March 28, 2024

Let’s learn about reconfiguration

The Newton Community School District is going to reconfigure its elementary schools, and it’s going to be OK.

After more than a year of discussion, the NCSD Board of Education finally voted last spring to go ahead with a plan that involves four K-4 schools and using the Berg Complex for a grades 5-6 wing and the 7-8 middle-school wing.

The board even voted in December to press ahead with reconfiguring after board elections brought in members with new doubts and questions. The Newton Daily News and the district have made efforts throughout the past two-plus years to inform the public about meetings, public forums and decisions related to reconfiguring.

Still, our newspaper and the district continue to run into alarmed and surprised local residents who were unaware of the K-4 reconfiguration plan. Over the past few months, self-examination has revealed there isn’t much more a reporter could have done to inform our readers about this decision-making process.

Moralizing or lecturing about the importance of scrutinizing how our tax dollars are spent rarely has much impact. When there are proposed changes that directly affect which school many children will attend, it stands to reason there would be more interest than usual, and the two-plus years in which reconfiguration has been discussed has given the public more than enough time to discuss it.

There was a vocal group that opposed the reconfiguration.

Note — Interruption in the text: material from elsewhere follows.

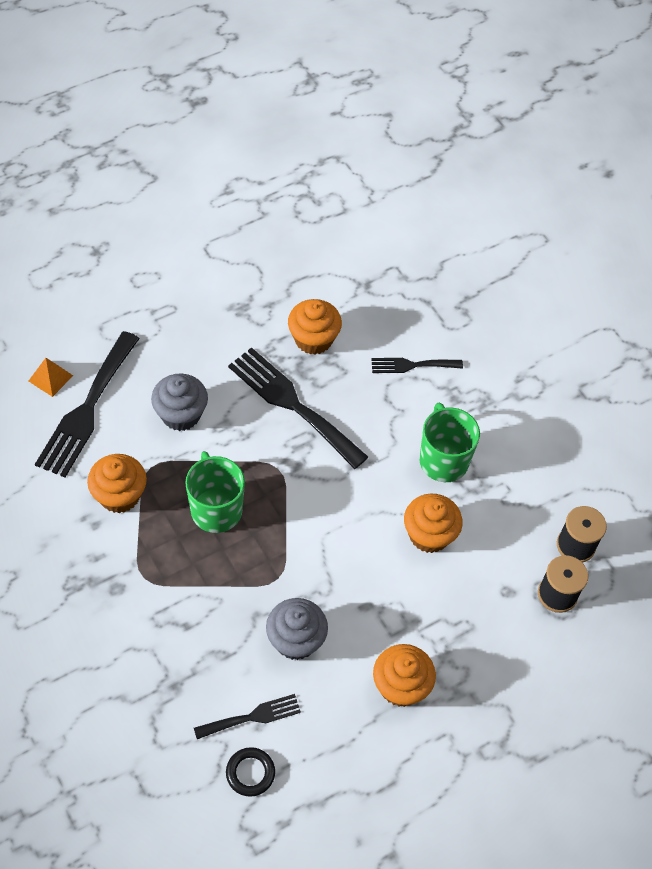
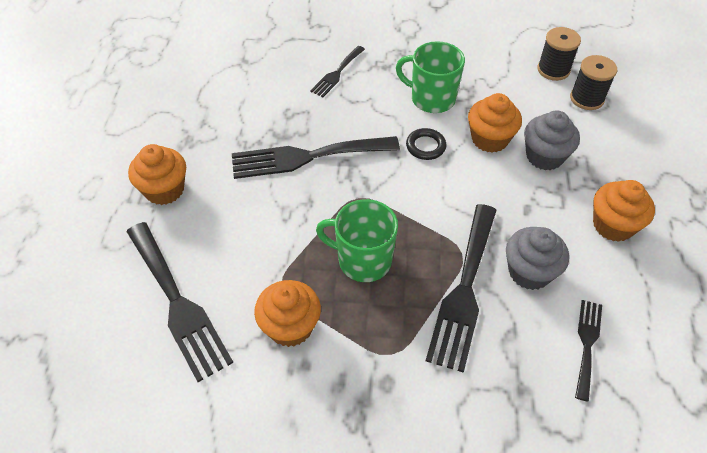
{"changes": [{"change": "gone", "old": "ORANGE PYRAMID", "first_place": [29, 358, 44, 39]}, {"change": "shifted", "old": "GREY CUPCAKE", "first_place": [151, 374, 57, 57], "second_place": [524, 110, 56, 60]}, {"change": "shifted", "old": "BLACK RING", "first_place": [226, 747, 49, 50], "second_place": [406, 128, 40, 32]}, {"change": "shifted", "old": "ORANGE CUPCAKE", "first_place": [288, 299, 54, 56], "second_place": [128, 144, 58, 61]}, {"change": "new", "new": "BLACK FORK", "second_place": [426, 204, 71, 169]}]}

It’s clear to me the efforts, time and expense to hear opinions through surveys and forums didn’t change the overall view of the district administration or board of education members’ views on reconfiguring, but the input helped shape the point of view and priorities of both teachers and the community for the years ahead.

One of the important things we learned from that process, for example, was the importance of teaching teams and collaboration. This might not have come to light in the same way if not for the efforts of educators and others to make it clear the makeup and size of each teams are critical to sharing information about students and best practices, and this has been made more evident to me in the past few months through the positive attitudes I’ve seen in embracing the changes ahead.

Many area residents have not taken the time to study proposed school changes, however. They choose to instead blame administration out of hand for reconfiguring for the second time in six years (not really a short time frame, in my experience, and the second change undoes much of the first one), having not attended any regular board meetings over the past year.

I won’t fully enter the debate over the importance of smaller class sizes, other than to note some arguments against small class emphasis focus heavily on state-assessment test scores, and don’t seem to take into account intangibles, such as noise, activity and group anxiety levels in classrooms and the K-4 student’s overall attitude and approach toward school.

Reconfiguring was never really discussed in the cookie-cutter, K-6 county-wide school districts I knew on the East Coast in the 1970s and 1980s. I wonder how much more success — by various measures — would have occurred had that era welcomed more creativity.

It’s going to cost money to reconfigure, and there will be many details for parents and other community members to learn about the changes. We will do our best to get information out to our readers, but it is ultimately the responsibility of each taxpayer to seek out data on how government changes might impact their community.